= Morris B. Chapman =

American lawyer

Morris B. Chapman (1919-February 18, 2007) was an American lawyer from Madison County, Illinois and a prominent plaintiffs' trial lawyer.

==Biography==
Chapman graduated from Saint Louis University School of Law in 1942. Chapman "was instrumental in developing trial rules that require parties to disclose their evidence to each other" before trial and "served as a mentor to many ... prominent lawyers and judges" in the Metro East region of Illinois. He served as a president of the Madison County Bar Association and the Illinois Trial Lawyers Association, was an Illinois state committeeman for the Association of Trial Lawyers of America (ATLA), and was a member of the Inner Circle of Advocates.

Chapman argued before the U.S. Supreme Court in 1954, and was at the time the youngest attorney ever to do so. Chapman participated in the civil rights movement in the 1960s and 1970s; he did volunteer work with the American Civil Liberties Union in Mississippi, marched with Martin Luther King Jr. in Chicago in 1966, and was a lifetime member of the NAACP. Chapman practiced law for over 63 years, and tried his last case, a medical malpractice matter, just months before he died.
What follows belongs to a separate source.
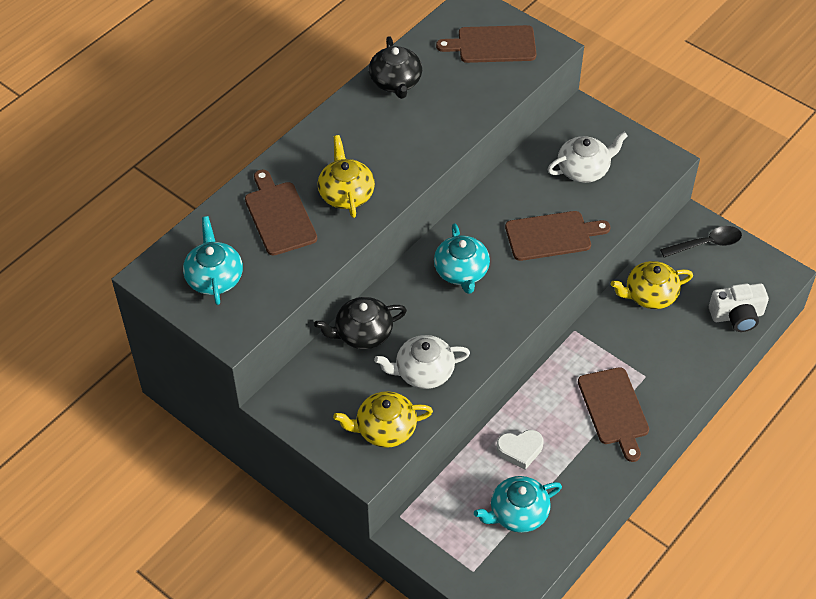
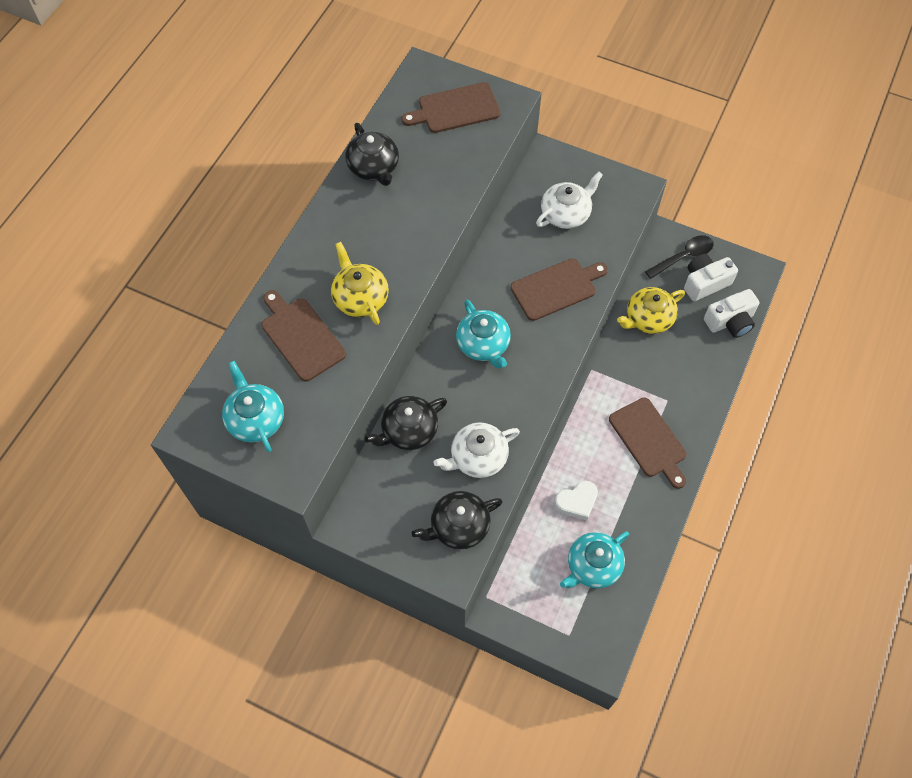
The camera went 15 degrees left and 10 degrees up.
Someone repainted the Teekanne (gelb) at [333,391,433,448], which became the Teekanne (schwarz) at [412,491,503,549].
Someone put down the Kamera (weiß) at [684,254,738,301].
During his life, Chapman did volunteer work for the poor and was an amateur pilot. He also enjoyed collecting watches, flying airplanes, and raising horses.

Chapman died at his home at age 87 on February 18, 2007, of prostate cancer. He lived in Granite City, Illinois. Chapman was the father of Justice Melissa Chapman of the Illinois 5th District Appellate Court.